APA Format. 2-3 Paragraphs; Site all sources and data

The concepts of the Law of One Price and the Theory of Purchasing Power Parity.  In brief these tell us that in the absence of trade barriers, the same product should cost the same in all countries (the Law of One Price).  However, there are transactions costs and not all products can be traded internationally.  And these make the Law of One Price less useful in practice than it is in theory – at least for many products.

The Theory of Purchasing Power Parity, on the other hand, doesn’t have the limitations that the Law of One Price does.  Purchasing Power Parity tells us that the same product should take the same amount of purchasing power to buy regardless of the country and currency involved.  This approach is useful for international comparisons of numerous economic variables.
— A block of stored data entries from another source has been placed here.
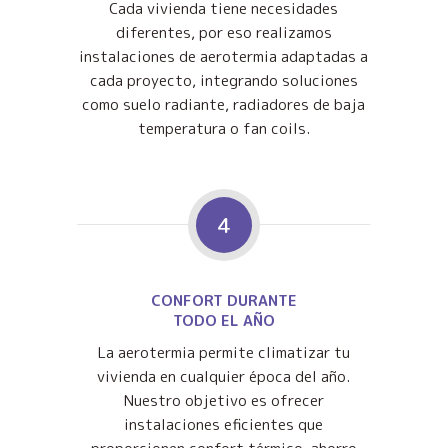
Cada vivienda tiene necesidades
diferentes, por eso realizamos
instalaciones de aerotermia adaptadas a
cada proyecto, integrando soluciones
como suelo radiante, radiadores de baja
temperatura o fan coils.
4
CONFORT DURANTE
TODO EL AÑO
La aerotermia permite climatizar tu
vivienda en cualquier época del año.
Nuestro objetivo es ofrecer
instalaciones eficientes que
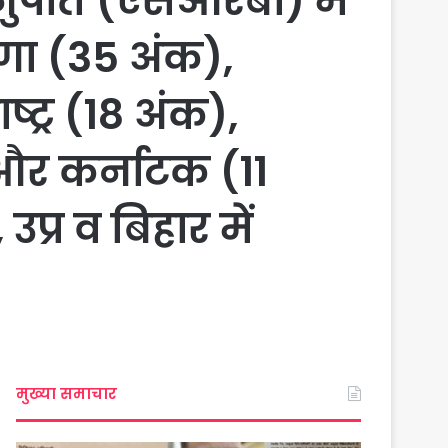
ंगानुपात (एसआरबी) में
ाणा (35 अंक),
्ट्र (18 अंक),
 और कर्नाटक (11
प्र व बिहार में
मुख्या समाचार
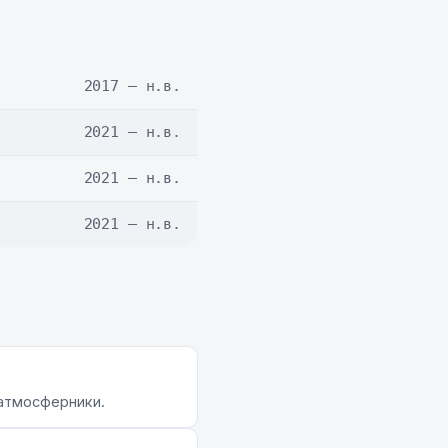
2017 — н.в.
2021 — н.в.
2021 — н.в.
2021 — н.в.
 атмосферники.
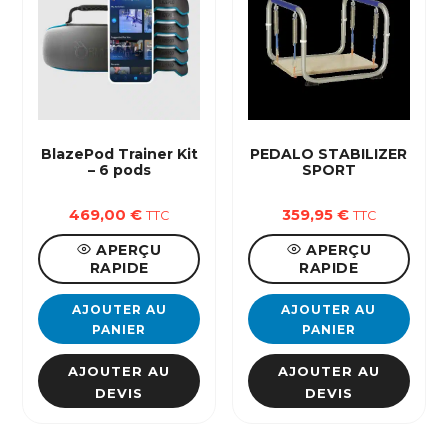
BlazePod Trainer Kit
PEDALO STABILIZER
– 6 pods
SPORT
469,00
€
359,95
€
TTC
TTC
APERÇU
APERÇU
RAPIDE
RAPIDE
AJOUTER AU
AJOUTER AU
PANIER
PANIER
AJOUTER AU
AJOUTER AU
DEVIS
DEVIS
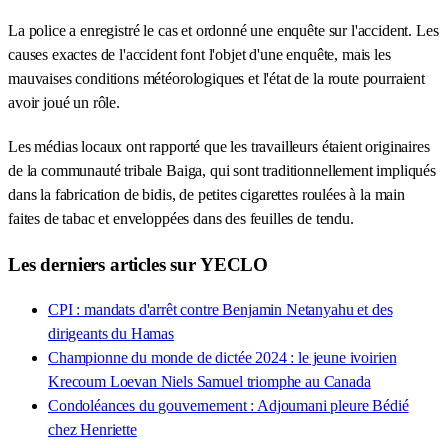
La police a enregistré le cas et ordonné une enquête sur l'accident. Les
causes exactes de l'accident font l'objet d'une enquête, mais les
mauvaises conditions météorologiques et l'état de la route pourraient
avoir joué un rôle.
Les médias locaux ont rapporté que les travailleurs étaient originaires
de la communauté tribale Baiga, qui sont traditionnellement impliqués
dans la fabrication de bidis, de petites cigarettes roulées à la main
faites de tabac et enveloppées dans des feuilles de tendu.
Les derniers articles sur YECLO
CPI : mandats d'arrêt contre Benjamin Netanyahu et des
dirigeants du Hamas
Championne du monde de dictée 2024 : le jeune ivoirien
Krecoum Loevan Niels Samuel triomphe au Canada
Condoléances du gouvernement : Adjoumani pleure Bédié
chez Henriette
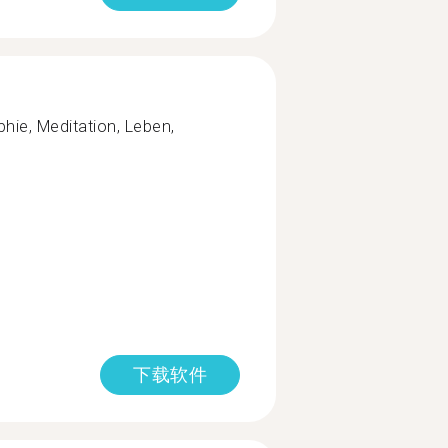
ophie, Meditation, Leben,
下载软件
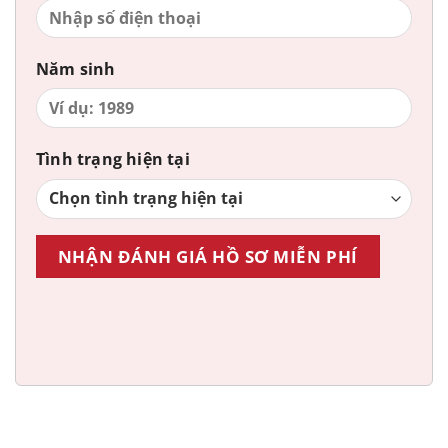
Năm sinh
Tình trạng hiện tại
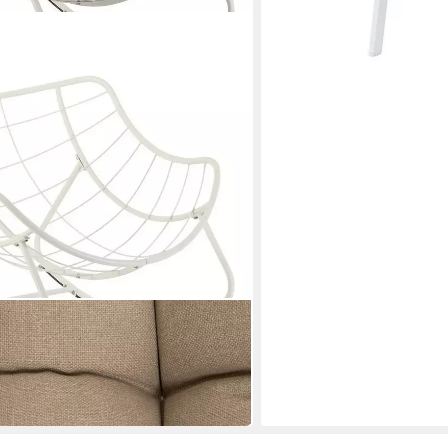
chaukelstuhl PAOPAO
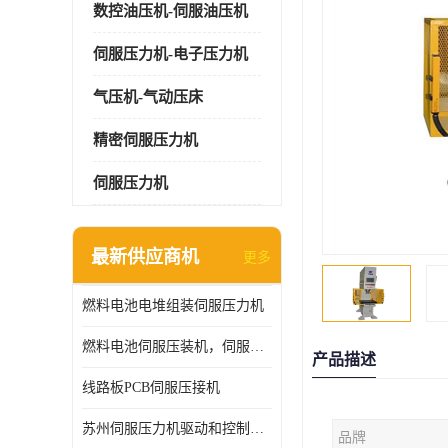
数控油压机-伺服油压机
伺服压力机-电子压力机
气压机-气动压床
精密伺服压力机
伺服压力机
最新供应商机
更多
燃料电池电堆组装伺服压力机
燃料电池伺服压装机，伺服压力机型号齐全
产品描述
线路板PCB伺服压接机
苏州伺服压力机驱动和控制技术
品牌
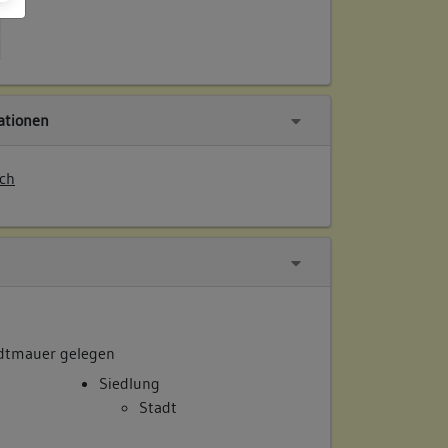
tionen
ch
adtmauer gelegen
Siedlung
Stadt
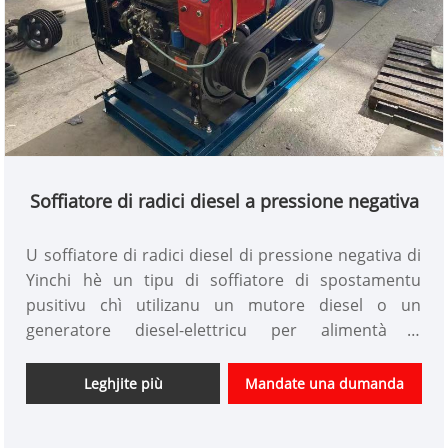
Soffiatore di radici diesel a pressione negativa
U soffiatore di radici diesel di pressione negativa di
Yinchi hè un tipu di soffiatore di spostamentu
pusitivu chì utilizanu un mutore diesel o un
generatore diesel-elettricu per alimentà u
soffiatore. U mutore diesel furnisce una fonte di
putenza constante è affidabile, facendu una scelta
Leghjite più
Mandate una dumanda
ideale per l'applicazioni à alta pressione induve
l'affidabilità hè cruciale.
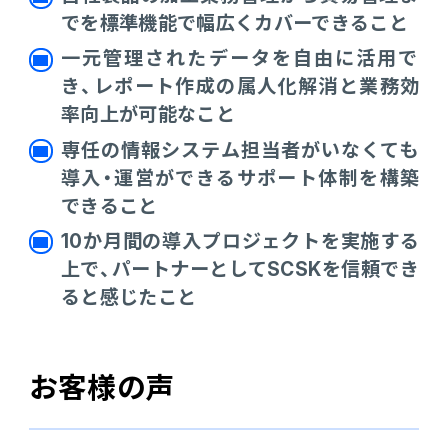
でを標準機能で幅広くカバーできること
一元管理されたデータを自由に活用で
き、レポート作成の属人化解消と業務効
率向上が可能なこと
専任の情報システム担当者がいなくても
導入・運営ができるサポート体制を構築
できること
10か月間の導入プロジェクトを実施する
上で、パートナーとしてSCSKを信頼でき
ると感じたこと
お客様の声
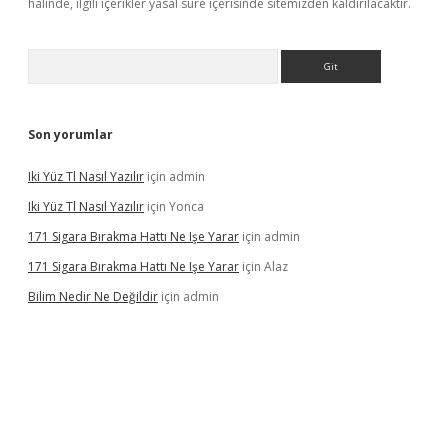
halinde, ilgili içerikler yasal süre içerisinde sitemizden kaldırılacaktır.
Arama
Son yorumlar
Iki Yüz Tl Nasıl Yazılır
için
admin
Iki Yüz Tl Nasıl Yazılır
için
Yonca
171 Sigara Bırakma Hattı Ne Işe Yarar
için
admin
171 Sigara Bırakma Hattı Ne Işe Yarar
için
Alaz
Bilim Nedir Ne Değildir
için
admin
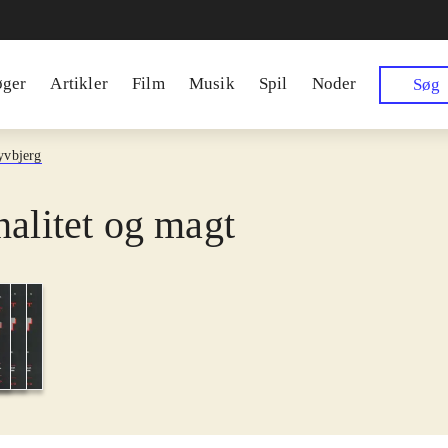
øger
Artikler
Film
Musik
Spil
Noder
Søg
yvbjerg
nalitet og magt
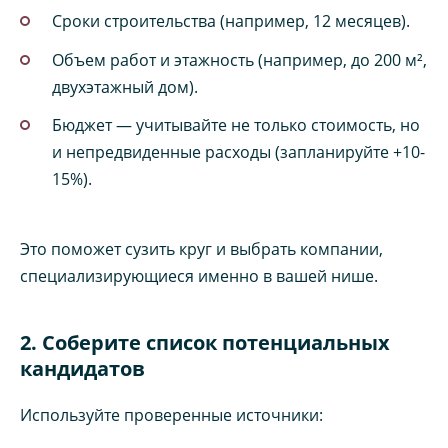
Сроки строительства (например, 12 месяцев).
Объем работ и этажность (например, до 200 м²,
двухэтажный дом).
Бюджет — учитывайте не только стоимость, но
и непредвиденные расходы (запланируйте +10-
15%).
Это поможет сузить круг и выбрать компании,
специализирующиеся именно в вашей нише.
2. Соберите список потенциальных
кандидатов
Используйте проверенные источники:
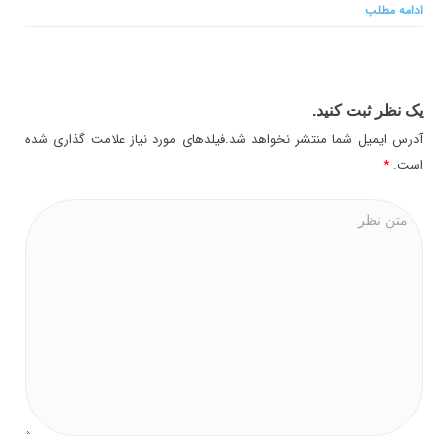
ادامه مطلب
یک نظر ثبت کنید.
آدرس ایمیل شما منتشر نخواهد شد.فیلدهای مورد نیاز علامت گذاری شده
است.
*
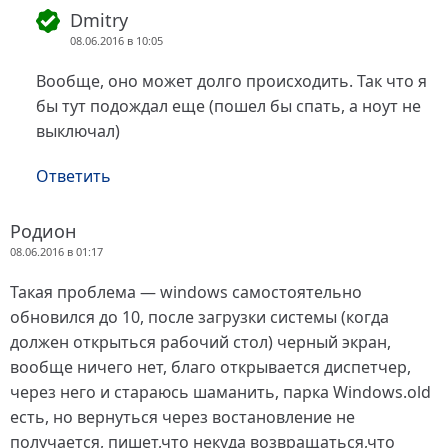
Dmitry
08.06.2016 в 10:05
Вообще, оно может долго происходить. Так что я
бы тут подождал еще (пошел бы спать, а ноут не
выключал)
Ответить
Родион
08.06.2016 в 01:17
Такая проблема — windows самостоятельно
обновился до 10, после загрузки системы (когда
должен открыться рабочий стол) черный экран,
вообще ничего нет, благо открывается диспетчер,
через него и стараюсь шаманить, парка Windows.old
есть, но вернуться через востановление не
получается, пишет,что некуда возвращаться,что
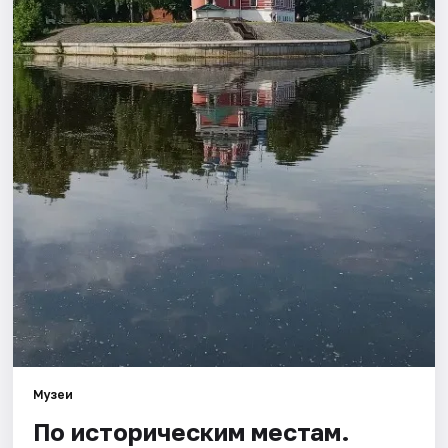
Города
Площадки
Артисты
Рейтинги
Музеи
По историческим местам.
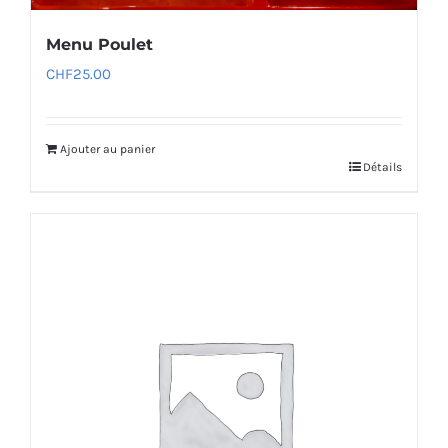
Menu Poulet
CHF
25.00
Ajouter au panier
Détails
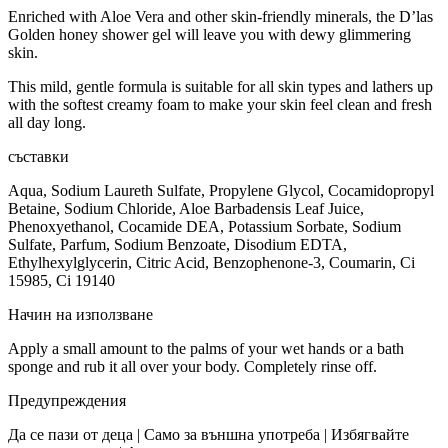
Enriched with Aloe Vera and other skin-friendly minerals, the D’las
Golden honey shower gel will leave you with dewy glimmering
skin.
This mild, gentle formula is suitable for all skin types and lathers up
with the softest creamy foam to make your skin feel clean and fresh
all day long.
съставки
Aqua, Sodium Laureth Sulfate, Propylene Glycol, Cocamidopropyl
Betaine, Sodium Chloride, Aloe Barbadensis Leaf Juice,
Phenoxyethanol, Cocamide DEA, Potassium Sorbate, Sodium
Sulfate, Parfum, Sodium Benzoate, Disodium EDTA,
Ethylhexylglycerin, Citric Acid, Benzophenone-3, Coumarin, Ci
15985, Ci 19140
Начин на използване
Apply a small amount to the palms of your wet hands or a bath
sponge and rub it all over your body. Completely rinse off.
Предупреждения
Да се пази от деца | Само за външна употреба | Избягвайте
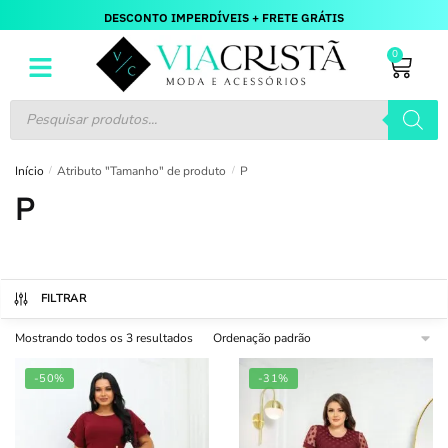
DESCONTO IMPERDÍVEIS + FRETE GRÁTIS
0
Início
/
Atributo "Tamanho" de produto
/
P
P
FILTRAR
Mostrando todos os 3 resultados
-50%
-31%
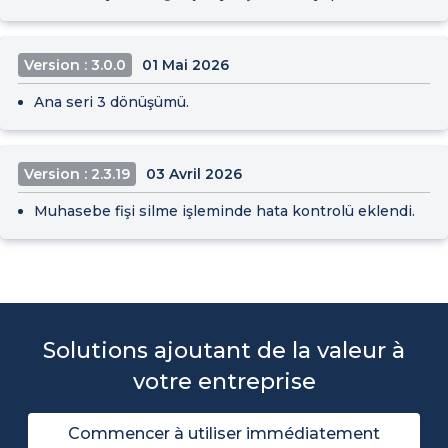
Version : 3.0.0
01 Mai 2026
Ana seri 3 dönüşümü.
Version : 2.3.19
03 Avril 2026
Muhasebe fişi silme işleminde hata kontrolü eklendi.
Solutions ajoutant de la valeur à
votre entreprise
Commencer à utiliser immédiatement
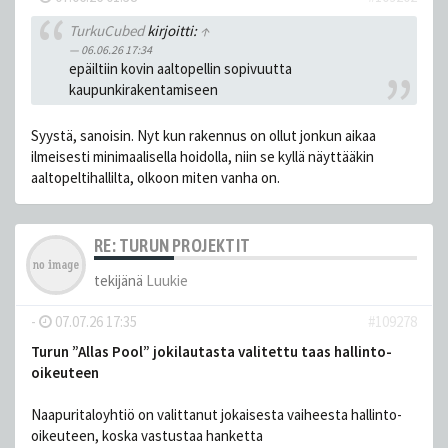
TurkuCubed
kirjoitti:
↑
06.06.26 17:34
epäiltiin kovin aaltopellin sopivuutta
kaupunkirakentamiseen
Syystä, sanoisin. Nyt kun rakennus on ollut jonkun aikaa
ilmeisesti minimaalisella hoidolla, niin se kyllä näyttääkin
aaltopeltihallilta, olkoon miten vanha on.
RE: TURUN PROJEKTIT
tekijänä
Luukie
-
07.07.26 17:35
#109278
Turun ”Allas Pool” jokilautasta valitettu taas hallinto-
oikeuteen
Naapuritaloyhtiö on valittanut jokaisesta vaiheesta hallinto-
oikeuteen, koska vastustaa hanketta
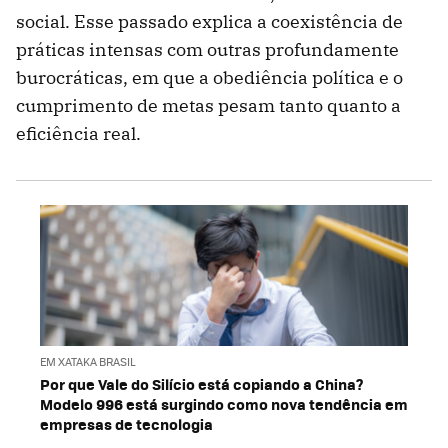
social. Esse passado explica a coexistência de
práticas intensas com outras profundamente
burocráticas, em que a obediência política e o
cumprimento de metas pesam tanto quanto a
eficiência real.
EM XATAKA BRASIL
Por que Vale do Silício está copiando a China?
Modelo 996 está surgindo como nova tendência em
empresas de tecnologia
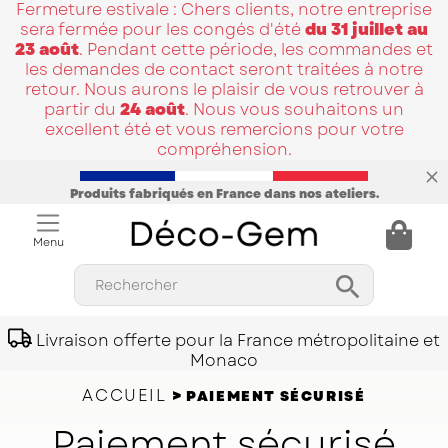
Fermeture estivale : Chers clients, notre entreprise
sera fermée pour les congés d'été
du 31 juillet au
23 août
. Pendant cette période, les commandes et
les demandes de contact seront traitées à notre
retour. Nous aurons le plaisir de vous retrouver à
partir du
24 août
. Nous vous souhaitons un
excellent été et vous remercions pour votre
compréhension.
Produits fabriqués en France dans nos ateliers.
Menu

Rechercher
Livraison offerte pour la France métropolitaine et
Monaco
ACCUEIL
PAIEMENT SÉCURISÉ
Paiement sécurisé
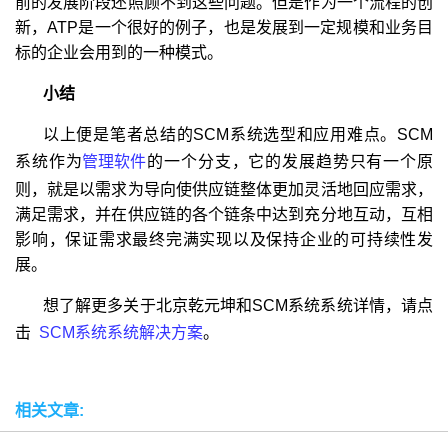
前的发展阶段还照顾不到这些问题。但是作为一个流程的创
新，ATP是一个很好的例子，也是发展到一定规模和业务目
标的企业会用到的一种模式。
小结
以上便是笔者总结的SCM系统选型和应用难点。SCM
系统作为
管理软件
的一个分支，它的发展趋势只有一个原
则，就是以需求为导向使供应链整体更加灵活地回应需求，
满足需求，并在供应链的各个链条中达到充分地互动，互相
影响，保证需求最终完满实现以及保持企业的可持续性发
展。
想了解更多关于北京乾元坤和SCM系统系统详情，请点
击
SCM系统系统解决方案
。
相关文章:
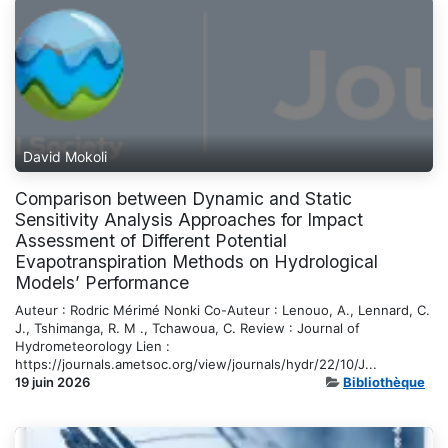
David Mokoli
Comparison between Dynamic and Static
Sensitivity Analysis Approaches for Impact
Assessment of Different Potential
Evapotranspiration Methods on Hydrological
Models’ Performance
Auteur : Rodric Mérimé Nonki Co-Auteur : Lenouo, A., Lennard, C.
J., Tshimanga, R. M ., Tchawoua, C. Review : Journal of
Hydrometeorology Lien :
https://journals.ametsoc.org/view/journals/hydr/22/10/J...
19 juin 2026
Bibliothèque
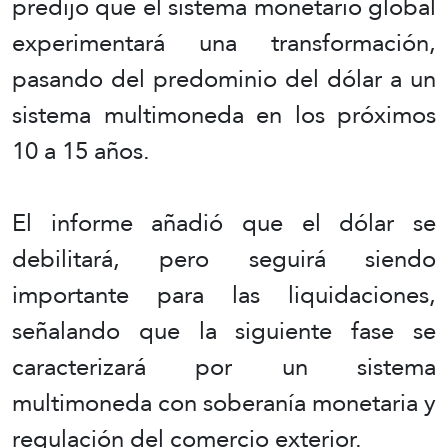
predijo que el sistema monetario global
experimentará una transformación,
pasando del predominio del dólar a un
sistema multimoneda en los próximos
10 a 15 años.
El informe añadió que el dólar se
debilitará, pero seguirá siendo
importante para las liquidaciones,
señalando que la siguiente fase se
caracterizará por un sistema
multimoneda con soberanía monetaria y
regulación del comercio exterior.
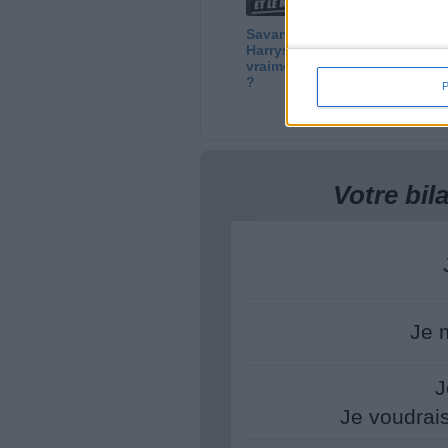
Savane, LU, Pepito,
Ce
Harrys... Que valent
di
vraiment ces gâteaux
n'
?
Votre bi
Je 
J
Je voudrai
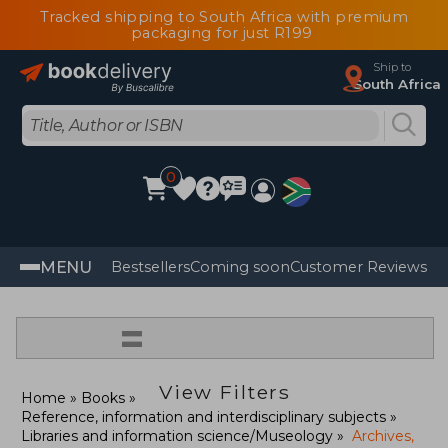
Tracked shipping to South Africa with premium
packaging for just R199
Ship to
South Africa
0
MENU
Bestsellers
Coming soon
Customer Reviews
=
View Filters
Home
Books
Reference, information and interdisciplinary subjects
Libraries and information science/Museology
Archives,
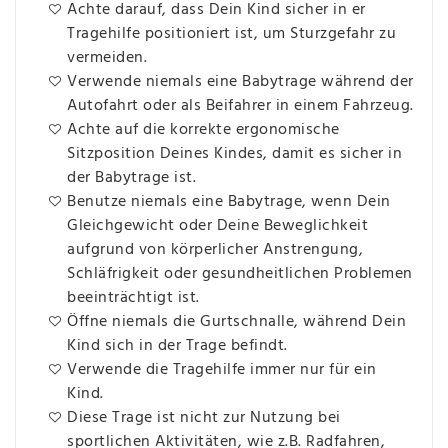
Achte darauf, dass Dein Kind sicher in er
Tragehilfe positioniert ist, um Sturzgefahr zu
vermeiden.
Verwende niemals eine Babytrage während der
Autofahrt oder als Beifahrer in einem Fahrzeug.
Achte auf die korrekte ergonomische
Sitzposition Deines Kindes, damit es sicher in
der Babytrage ist.
Benutze niemals eine Babytrage, wenn Dein
Gleichgewicht oder Deine Beweglichkeit
aufgrund von körperlicher Anstrengung,
Schläfrigkeit oder gesundheitlichen Problemen
beeinträchtigt ist.
Öffne niemals die Gurtschnalle, während Dein
Kind sich in der Trage befindt.
Verwende die Tragehilfe immer nur für ein
Kind.
Diese Trage ist nicht zur Nutzung bei
sportlichen Aktivitäten, wie z.B. Radfahren,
This week we are going to use it to look at currency exchange rates again.  Think back to the currency you compared to the US Dollar earlier in the course.  Now we are going to ask the question is that currency over valued or under valued?

That is actually a rather challenging question to answer.  But the Economist has provided us with a rather interesting and quick way of reaching a surprisingly accurate answer to that question.  The method is the Big Mac Index.

Below you will find an informative video, an more recent article with Big Mac Index values and link to an interact currency comparison tool.  The last two are from the Economist.
https://youtu.be/PNAr_4WXYtI

Read the 2014 Big Mac Index article:  Attached in uploads

You will probably also want to use the interactive comparison tool:  Global Exchange Rates, To Go (https://www.economist.com/news/2020/01/15/the-big-mac-index)

Is the currency of the country you studied previously over valued or under valued relative to the US Dollar?  What does your finding suggest for the future behavior of your selected currency:  is it likely to appreciate or depreciate?